(RECORDS Opens)

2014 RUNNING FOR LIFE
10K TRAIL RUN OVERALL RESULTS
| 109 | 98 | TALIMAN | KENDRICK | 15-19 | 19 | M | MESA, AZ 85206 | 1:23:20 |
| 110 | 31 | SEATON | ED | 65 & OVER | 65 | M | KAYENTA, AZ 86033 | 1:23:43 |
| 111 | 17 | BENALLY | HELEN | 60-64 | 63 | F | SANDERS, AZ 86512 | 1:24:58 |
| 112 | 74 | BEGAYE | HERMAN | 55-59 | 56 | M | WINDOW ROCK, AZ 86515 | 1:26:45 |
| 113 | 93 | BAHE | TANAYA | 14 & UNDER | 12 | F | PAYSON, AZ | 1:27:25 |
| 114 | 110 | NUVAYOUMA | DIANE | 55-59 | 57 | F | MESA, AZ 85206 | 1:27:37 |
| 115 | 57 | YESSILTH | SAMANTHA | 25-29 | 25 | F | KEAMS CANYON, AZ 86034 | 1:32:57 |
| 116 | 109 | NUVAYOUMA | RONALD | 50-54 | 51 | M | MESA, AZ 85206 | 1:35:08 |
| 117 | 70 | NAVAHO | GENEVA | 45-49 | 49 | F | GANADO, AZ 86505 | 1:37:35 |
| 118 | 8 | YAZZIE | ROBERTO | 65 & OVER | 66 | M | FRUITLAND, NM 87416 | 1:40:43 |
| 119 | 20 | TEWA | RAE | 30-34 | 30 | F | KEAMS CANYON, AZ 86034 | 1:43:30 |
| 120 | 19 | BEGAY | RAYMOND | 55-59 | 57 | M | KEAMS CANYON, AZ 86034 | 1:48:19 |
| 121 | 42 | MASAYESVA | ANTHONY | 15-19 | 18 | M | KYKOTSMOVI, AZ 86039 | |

(RECORDS Closes)

> **WHAT IS EXPECTED**: If a line above holds the string "MESA", copy it out.

> **ANSWER SPACE**:
| 109 | 98 | TALIMAN | KENDRICK | 15-19 | 19 | M | MESA, AZ 85206 | 1:23:20 |
| 114 | 110 | NUVAYOUMA | DIANE | 55-59 | 57 | F | MESA, AZ 85206 | 1:27:37 |
| 116 | 109 | NUVAYOUMA | RONALD | 50-54 | 51 | M | MESA, AZ 85206 | 1:35:08 |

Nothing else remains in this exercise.